» **EXERCISE PROMPT**: Copy out, word for word, the stretch of lines from the one containing "वै॒श्वा॒न॒राय॑मी॒ळ्हुषे॑। मी॒ळ्हुषे॑स॒जोषा॑:। स॒जोषा॑:क॒था।" through the one containing "मानि॑न्दत। नि॒न्द॒त॒य:। यइ॒मां।", including both of those lines.

SOURCE MATERIAL Block Start

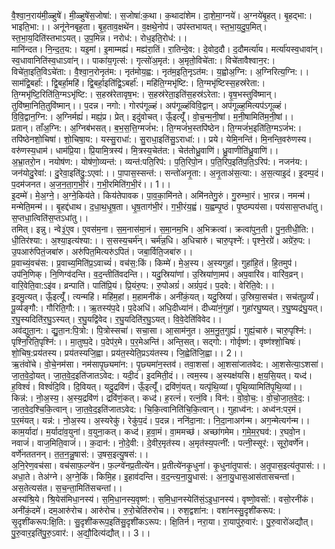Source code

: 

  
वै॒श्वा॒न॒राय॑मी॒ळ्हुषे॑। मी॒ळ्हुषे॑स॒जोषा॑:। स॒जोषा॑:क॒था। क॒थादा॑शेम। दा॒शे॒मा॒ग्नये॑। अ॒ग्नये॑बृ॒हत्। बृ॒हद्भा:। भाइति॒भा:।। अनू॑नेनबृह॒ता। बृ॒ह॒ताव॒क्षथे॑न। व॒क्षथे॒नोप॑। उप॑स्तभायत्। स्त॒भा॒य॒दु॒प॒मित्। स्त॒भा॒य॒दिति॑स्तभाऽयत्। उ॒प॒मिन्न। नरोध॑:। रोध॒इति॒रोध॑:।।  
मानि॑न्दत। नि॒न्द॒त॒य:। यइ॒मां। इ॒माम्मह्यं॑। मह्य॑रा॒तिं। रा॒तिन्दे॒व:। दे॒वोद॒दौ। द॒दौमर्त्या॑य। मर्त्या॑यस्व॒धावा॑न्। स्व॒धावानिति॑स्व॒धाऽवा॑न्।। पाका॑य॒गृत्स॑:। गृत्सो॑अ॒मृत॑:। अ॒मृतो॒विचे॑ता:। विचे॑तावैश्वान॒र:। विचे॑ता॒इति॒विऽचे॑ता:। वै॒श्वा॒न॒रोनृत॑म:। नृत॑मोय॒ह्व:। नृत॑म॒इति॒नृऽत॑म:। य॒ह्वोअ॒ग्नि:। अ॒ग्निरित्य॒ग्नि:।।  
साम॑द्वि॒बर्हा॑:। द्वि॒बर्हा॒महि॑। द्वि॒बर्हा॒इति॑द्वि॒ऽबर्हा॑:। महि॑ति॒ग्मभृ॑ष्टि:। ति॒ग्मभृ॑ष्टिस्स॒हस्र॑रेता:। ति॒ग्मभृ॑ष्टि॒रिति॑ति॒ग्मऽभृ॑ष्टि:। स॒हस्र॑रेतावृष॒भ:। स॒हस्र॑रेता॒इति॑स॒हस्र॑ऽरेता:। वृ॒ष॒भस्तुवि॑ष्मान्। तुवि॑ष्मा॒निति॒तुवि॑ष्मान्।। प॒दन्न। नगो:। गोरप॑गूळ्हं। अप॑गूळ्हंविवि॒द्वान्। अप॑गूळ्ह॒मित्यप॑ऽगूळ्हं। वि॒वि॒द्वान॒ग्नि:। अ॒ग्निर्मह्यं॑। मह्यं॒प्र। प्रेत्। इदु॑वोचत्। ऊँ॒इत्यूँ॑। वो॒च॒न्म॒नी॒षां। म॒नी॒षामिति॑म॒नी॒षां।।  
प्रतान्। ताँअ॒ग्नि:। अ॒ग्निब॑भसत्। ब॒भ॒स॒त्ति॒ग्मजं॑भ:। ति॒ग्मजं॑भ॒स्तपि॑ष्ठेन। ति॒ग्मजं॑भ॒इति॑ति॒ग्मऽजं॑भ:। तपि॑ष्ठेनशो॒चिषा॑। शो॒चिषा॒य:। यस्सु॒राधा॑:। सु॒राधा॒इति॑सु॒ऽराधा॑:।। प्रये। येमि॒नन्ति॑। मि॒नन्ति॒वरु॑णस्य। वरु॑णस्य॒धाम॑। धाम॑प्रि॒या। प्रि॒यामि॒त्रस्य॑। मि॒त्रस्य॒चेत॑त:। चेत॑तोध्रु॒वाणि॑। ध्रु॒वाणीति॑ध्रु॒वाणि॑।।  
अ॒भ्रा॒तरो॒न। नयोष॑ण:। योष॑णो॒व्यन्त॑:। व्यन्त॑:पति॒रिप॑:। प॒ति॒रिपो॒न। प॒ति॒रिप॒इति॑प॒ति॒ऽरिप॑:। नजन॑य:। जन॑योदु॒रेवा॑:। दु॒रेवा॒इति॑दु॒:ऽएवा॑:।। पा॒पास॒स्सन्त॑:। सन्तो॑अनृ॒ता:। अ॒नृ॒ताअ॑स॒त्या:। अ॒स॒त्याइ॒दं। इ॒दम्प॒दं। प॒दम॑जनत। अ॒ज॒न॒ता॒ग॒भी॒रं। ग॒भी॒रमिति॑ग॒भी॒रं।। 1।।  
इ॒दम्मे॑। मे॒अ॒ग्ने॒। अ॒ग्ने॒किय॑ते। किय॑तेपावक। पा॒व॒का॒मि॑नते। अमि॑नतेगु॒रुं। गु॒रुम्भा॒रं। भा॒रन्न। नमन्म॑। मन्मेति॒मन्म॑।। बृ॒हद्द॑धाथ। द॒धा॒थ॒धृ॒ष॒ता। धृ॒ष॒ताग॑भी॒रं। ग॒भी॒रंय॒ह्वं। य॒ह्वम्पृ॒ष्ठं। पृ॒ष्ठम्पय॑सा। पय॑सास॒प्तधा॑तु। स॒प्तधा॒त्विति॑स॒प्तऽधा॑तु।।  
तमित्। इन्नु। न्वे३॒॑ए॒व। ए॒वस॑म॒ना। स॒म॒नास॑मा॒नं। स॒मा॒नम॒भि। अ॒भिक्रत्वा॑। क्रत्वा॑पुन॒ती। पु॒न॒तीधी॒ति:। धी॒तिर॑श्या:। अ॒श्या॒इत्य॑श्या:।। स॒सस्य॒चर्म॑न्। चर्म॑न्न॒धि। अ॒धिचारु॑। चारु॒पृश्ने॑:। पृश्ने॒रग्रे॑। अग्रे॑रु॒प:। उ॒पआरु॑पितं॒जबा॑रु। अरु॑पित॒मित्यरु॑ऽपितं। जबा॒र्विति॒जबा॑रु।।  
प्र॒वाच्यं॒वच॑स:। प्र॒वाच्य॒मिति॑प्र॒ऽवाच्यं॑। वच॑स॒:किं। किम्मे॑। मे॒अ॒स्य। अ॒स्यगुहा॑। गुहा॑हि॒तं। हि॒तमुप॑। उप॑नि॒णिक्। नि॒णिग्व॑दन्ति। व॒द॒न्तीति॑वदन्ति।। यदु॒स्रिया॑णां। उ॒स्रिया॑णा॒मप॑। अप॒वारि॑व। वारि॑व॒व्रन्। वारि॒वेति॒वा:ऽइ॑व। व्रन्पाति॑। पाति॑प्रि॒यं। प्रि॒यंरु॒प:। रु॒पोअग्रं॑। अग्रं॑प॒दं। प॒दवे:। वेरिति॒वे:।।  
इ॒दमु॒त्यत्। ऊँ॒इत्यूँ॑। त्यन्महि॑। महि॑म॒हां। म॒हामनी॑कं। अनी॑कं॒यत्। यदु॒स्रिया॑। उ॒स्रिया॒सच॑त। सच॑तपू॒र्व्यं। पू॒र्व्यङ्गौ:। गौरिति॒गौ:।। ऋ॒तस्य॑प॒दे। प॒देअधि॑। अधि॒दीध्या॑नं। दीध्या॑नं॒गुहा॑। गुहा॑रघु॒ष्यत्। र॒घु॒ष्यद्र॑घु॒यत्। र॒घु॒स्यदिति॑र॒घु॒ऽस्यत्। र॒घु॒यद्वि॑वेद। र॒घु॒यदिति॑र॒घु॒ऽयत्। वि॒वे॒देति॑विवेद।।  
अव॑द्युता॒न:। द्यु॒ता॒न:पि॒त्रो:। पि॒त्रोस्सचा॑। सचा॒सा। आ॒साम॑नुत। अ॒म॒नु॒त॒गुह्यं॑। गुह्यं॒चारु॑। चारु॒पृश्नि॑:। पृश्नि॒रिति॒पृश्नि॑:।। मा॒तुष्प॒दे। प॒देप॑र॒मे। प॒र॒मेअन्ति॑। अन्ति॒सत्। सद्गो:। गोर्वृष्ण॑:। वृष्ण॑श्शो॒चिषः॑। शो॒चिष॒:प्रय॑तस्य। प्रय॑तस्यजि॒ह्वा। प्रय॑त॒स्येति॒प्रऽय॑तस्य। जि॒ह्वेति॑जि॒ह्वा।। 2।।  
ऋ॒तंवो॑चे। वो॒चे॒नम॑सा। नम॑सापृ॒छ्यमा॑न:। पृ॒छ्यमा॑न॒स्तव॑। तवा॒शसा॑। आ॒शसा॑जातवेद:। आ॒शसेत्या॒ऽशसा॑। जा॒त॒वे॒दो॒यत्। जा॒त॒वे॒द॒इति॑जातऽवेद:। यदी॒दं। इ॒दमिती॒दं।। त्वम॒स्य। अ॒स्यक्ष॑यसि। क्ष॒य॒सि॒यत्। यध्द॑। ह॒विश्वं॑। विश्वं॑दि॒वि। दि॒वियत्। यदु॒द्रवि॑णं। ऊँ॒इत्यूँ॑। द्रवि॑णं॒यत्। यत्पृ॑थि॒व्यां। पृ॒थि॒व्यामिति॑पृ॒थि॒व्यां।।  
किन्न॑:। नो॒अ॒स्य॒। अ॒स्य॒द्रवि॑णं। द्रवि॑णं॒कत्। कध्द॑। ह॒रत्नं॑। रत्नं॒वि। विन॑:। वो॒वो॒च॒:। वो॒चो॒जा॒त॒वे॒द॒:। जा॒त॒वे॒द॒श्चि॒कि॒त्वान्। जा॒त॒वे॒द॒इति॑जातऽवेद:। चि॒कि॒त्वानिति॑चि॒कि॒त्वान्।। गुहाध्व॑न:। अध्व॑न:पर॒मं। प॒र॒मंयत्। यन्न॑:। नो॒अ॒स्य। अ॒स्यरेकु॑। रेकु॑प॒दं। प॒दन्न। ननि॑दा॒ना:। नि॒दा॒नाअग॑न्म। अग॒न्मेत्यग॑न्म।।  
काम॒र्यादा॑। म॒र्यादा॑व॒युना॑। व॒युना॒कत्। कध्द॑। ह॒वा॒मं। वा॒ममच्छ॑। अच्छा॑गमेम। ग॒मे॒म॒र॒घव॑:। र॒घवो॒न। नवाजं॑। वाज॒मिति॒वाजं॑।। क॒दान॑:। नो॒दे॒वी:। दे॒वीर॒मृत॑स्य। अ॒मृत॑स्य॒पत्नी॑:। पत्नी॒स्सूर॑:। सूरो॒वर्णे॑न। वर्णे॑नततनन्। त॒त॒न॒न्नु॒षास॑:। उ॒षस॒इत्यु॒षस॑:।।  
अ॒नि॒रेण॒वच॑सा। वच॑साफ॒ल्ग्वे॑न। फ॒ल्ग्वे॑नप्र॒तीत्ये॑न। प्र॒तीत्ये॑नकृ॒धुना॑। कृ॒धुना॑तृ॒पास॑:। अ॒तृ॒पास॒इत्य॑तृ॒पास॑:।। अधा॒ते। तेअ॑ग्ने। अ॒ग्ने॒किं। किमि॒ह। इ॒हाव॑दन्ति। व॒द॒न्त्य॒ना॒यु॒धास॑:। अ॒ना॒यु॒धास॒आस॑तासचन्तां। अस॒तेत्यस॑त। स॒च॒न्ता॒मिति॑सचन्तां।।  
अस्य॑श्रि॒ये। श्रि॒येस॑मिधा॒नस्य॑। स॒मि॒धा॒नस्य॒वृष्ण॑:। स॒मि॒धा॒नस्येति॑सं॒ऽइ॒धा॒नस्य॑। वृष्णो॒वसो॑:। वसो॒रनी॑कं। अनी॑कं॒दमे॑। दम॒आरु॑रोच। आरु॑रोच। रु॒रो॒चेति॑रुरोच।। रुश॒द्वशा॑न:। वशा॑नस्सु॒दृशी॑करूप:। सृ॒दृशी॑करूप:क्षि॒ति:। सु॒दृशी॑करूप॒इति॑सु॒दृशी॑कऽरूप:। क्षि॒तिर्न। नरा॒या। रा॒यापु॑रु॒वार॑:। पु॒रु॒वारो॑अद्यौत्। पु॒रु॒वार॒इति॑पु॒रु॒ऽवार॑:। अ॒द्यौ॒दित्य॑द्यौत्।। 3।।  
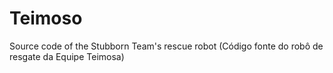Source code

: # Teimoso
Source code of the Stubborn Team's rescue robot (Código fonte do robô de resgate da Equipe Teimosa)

SOURCE MATERIAL Block End

» **OUTPUT OF THE EXERCISE**:
वै॒श्वा॒न॒राय॑मी॒ळ्हुषे॑। मी॒ळ्हुषे॑स॒जोषा॑:। स॒जोषा॑:क॒था। क॒थादा॑शेम। दा॒शे॒मा॒ग्नये॑। अ॒ग्नये॑बृ॒हत्। बृ॒हद्भा:। भाइति॒भा:।। अनू॑नेनबृह॒ता। बृ॒ह॒ताव॒क्षथे॑न। व॒क्षथे॒नोप॑। उप॑स्तभायत्। स्त॒भा॒य॒दु॒प॒मित्। स्त॒भा॒य॒दिति॑स्तभाऽयत्। उ॒प॒मिन्न। नरोध॑:। रोध॒इति॒रोध॑:।।  
मानि॑न्दत। नि॒न्द॒त॒य:। यइ॒मां। इ॒माम्मह्यं॑। मह्य॑रा॒तिं। रा॒तिन्दे॒व:। दे॒वोद॒दौ। द॒दौमर्त्या॑य। मर्त्या॑यस्व॒धावा॑न्। स्व॒धावानिति॑स्व॒धाऽवा॑न्।। पाका॑य॒गृत्स॑:। गृत्सो॑अ॒मृत॑:। अ॒मृतो॒विचे॑ता:। विचे॑तावैश्वान॒र:। विचे॑ता॒इति॒विऽचे॑ता:। वै॒श्वा॒न॒रोनृत॑म:। नृत॑मोय॒ह्व:। नृत॑म॒इति॒नृऽत॑म:। य॒ह्वोअ॒ग्नि:। अ॒ग्निरित्य॒ग्नि:।।  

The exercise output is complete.